## What to work on
Reproduce the lines of the items verbatim, starting at the line containing "and does not" and continuing through the final line of the items, with both ends included. Leave the pictures out of your answer.

## Stored records
■ ■ ■ ■
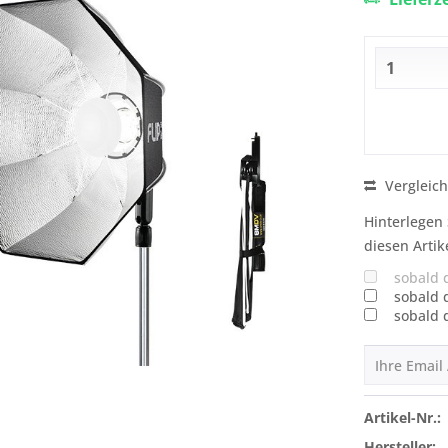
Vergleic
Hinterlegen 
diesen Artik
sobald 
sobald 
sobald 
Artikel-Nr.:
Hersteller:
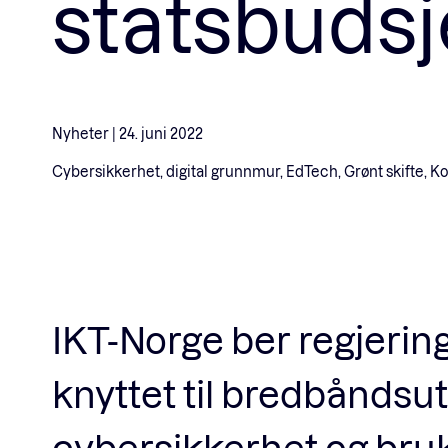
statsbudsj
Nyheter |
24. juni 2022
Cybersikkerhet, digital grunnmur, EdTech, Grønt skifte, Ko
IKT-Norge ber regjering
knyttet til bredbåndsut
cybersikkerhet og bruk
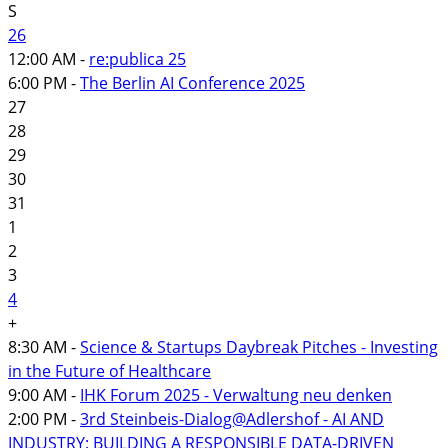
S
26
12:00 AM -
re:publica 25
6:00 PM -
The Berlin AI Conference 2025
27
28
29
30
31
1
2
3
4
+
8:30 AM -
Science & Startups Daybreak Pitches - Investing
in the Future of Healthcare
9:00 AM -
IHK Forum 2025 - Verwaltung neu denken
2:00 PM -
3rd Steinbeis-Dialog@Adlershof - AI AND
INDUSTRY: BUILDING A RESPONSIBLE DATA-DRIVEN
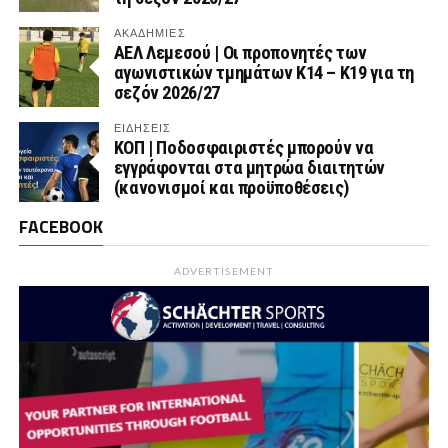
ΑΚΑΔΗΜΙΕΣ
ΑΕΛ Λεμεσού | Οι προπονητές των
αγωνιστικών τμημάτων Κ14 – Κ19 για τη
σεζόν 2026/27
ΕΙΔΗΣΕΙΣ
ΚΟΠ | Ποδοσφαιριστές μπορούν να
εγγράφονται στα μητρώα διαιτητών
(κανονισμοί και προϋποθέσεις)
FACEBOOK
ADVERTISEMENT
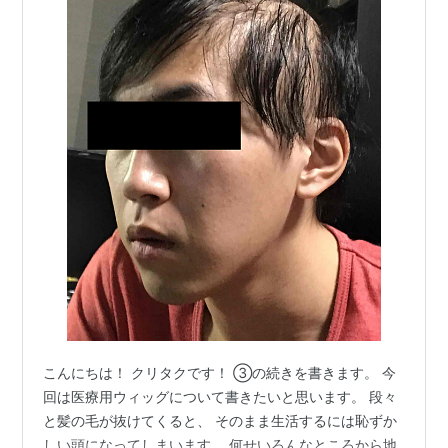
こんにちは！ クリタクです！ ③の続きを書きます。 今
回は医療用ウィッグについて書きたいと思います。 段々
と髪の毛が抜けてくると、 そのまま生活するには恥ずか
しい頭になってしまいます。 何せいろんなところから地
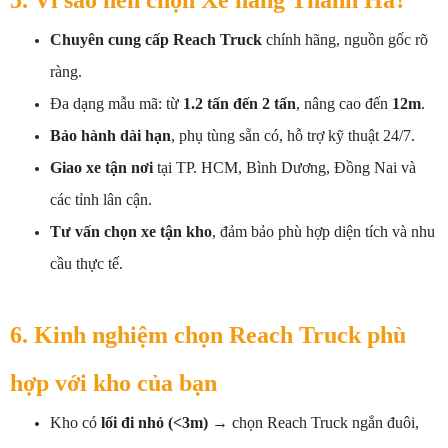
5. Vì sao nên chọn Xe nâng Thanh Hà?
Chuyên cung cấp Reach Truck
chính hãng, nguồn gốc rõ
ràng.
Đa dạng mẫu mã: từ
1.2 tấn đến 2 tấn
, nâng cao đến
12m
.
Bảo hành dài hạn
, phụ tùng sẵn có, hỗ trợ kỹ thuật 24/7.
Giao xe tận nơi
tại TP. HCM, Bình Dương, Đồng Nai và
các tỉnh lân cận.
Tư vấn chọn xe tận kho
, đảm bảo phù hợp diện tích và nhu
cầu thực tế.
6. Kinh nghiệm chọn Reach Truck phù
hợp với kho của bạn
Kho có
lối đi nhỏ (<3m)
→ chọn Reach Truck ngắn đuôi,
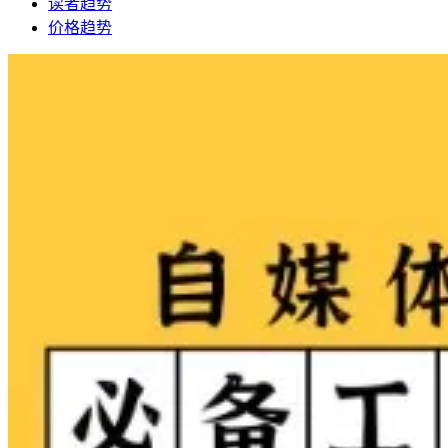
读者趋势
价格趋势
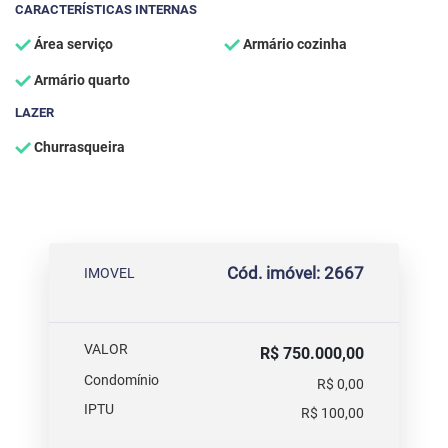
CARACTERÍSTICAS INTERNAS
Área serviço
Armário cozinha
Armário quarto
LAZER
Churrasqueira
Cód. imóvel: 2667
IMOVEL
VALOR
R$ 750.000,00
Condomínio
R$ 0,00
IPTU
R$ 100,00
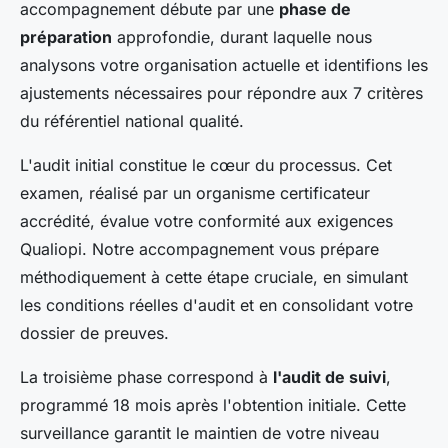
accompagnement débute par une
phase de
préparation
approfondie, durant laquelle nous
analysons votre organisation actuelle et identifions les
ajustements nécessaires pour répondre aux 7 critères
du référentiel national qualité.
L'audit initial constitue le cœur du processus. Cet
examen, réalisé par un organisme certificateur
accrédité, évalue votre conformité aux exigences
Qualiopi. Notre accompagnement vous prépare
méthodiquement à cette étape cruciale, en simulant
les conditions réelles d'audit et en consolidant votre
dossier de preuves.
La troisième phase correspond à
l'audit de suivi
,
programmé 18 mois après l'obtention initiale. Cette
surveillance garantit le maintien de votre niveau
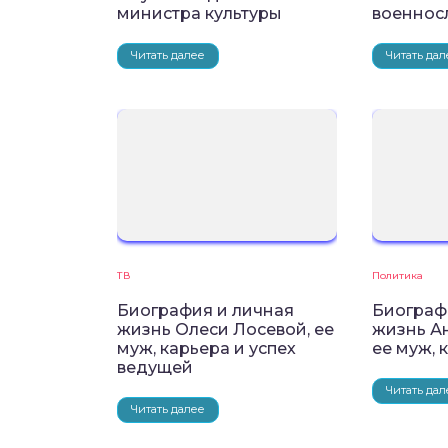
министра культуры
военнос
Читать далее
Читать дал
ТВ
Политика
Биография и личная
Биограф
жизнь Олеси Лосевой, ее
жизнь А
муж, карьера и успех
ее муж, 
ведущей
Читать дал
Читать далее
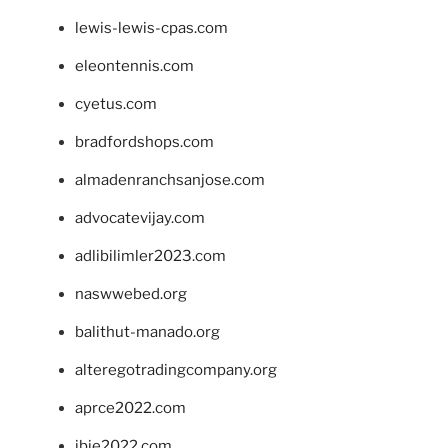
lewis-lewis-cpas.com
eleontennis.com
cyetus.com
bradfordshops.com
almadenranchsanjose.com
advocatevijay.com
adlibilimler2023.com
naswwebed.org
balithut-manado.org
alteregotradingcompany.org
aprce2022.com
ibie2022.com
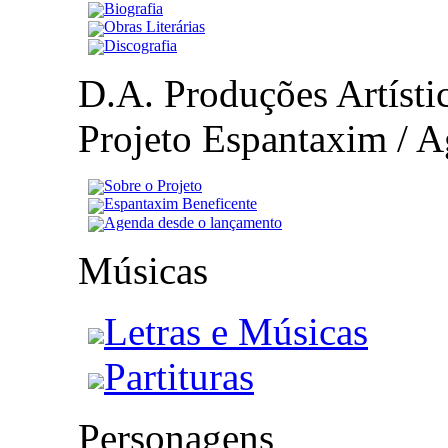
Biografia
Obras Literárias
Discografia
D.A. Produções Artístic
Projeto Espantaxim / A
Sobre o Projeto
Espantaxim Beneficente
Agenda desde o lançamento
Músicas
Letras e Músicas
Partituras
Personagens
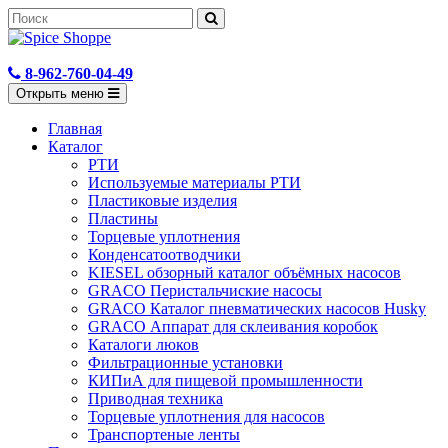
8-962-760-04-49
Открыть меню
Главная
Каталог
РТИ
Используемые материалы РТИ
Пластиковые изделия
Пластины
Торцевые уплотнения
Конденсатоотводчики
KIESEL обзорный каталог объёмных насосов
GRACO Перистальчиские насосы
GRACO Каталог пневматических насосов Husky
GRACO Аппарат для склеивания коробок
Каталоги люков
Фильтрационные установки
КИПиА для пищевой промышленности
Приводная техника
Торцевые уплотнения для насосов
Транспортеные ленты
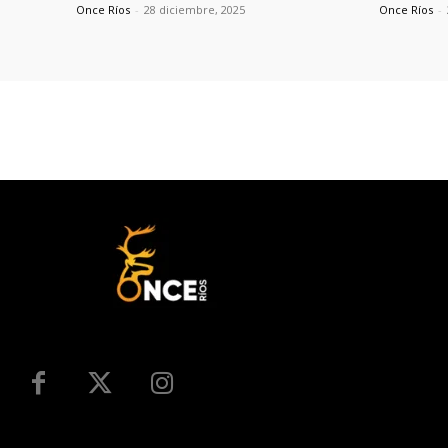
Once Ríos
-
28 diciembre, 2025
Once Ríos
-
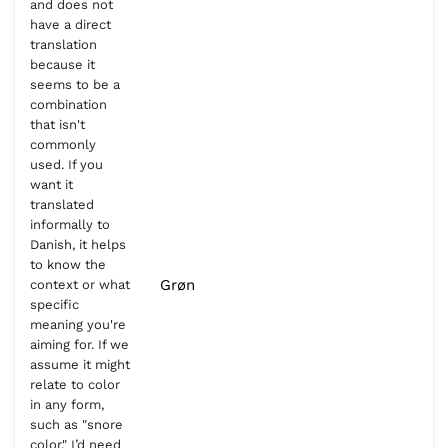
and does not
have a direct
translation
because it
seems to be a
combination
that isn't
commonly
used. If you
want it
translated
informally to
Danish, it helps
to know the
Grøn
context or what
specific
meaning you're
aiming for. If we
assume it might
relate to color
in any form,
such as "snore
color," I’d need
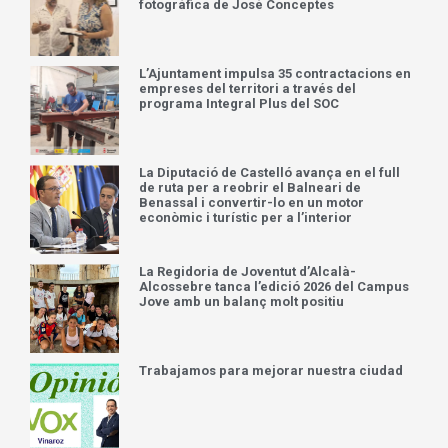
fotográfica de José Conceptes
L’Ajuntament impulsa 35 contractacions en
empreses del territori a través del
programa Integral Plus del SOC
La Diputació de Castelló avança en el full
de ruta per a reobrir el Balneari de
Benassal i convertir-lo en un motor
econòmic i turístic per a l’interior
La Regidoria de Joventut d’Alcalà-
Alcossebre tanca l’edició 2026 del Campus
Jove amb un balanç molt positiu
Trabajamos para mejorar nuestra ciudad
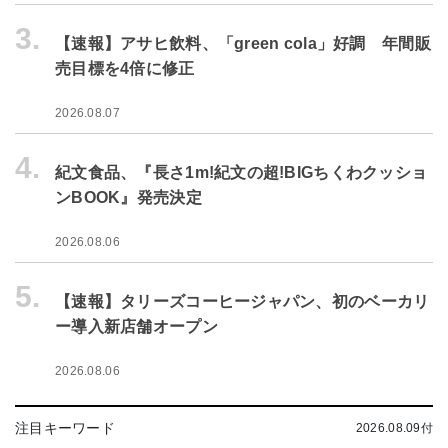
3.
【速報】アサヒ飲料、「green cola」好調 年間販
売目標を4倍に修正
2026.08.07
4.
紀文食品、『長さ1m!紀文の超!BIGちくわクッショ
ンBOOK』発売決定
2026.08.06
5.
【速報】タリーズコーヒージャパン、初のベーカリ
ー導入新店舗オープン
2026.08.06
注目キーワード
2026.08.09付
■ ■ ■ ■
## Exercise output
and does not
have a direct
translation
because it
seems to be a
combination
that isn't
commonly
used. If you
want it
translated
informally to
Danish, it helps
to know the
Grøn
context or what
specific
meaning you're
aiming for. If we
assume it might
relate to color
in any form,
such as "snore
color," I’d need
fotográfica de José Conceptes
L’Ajuntament impulsa 35 contractacions en
empreses del territori a través del
programa Integral Plus del SOC
La Diputació de Castelló avança en el full
de ruta per a reobrir el Balneari de
Benassal i convertir-lo en un motor
econòmic i turístic per a l’interior
La Regidoria de Joventut d’Alcalà-
Alcossebre tanca l’edició 2026 del Campus
Jove amb un balanç molt positiu
Trabajamos para mejorar nuestra ciudad
3.
【速報】アサヒ飲料、「green cola」好調 年間販
売目標を4倍に修正
2026.08.07
4.
紀文食品、『長さ1m!紀文の超!BIGちくわクッショ
ンBOOK』発売決定
2026.08.06
5.
【速報】タリーズコーヒージャパン、初のベーカリ
ー導入新店舗オープン
2026.08.06
注目キーワード
2026.08.09付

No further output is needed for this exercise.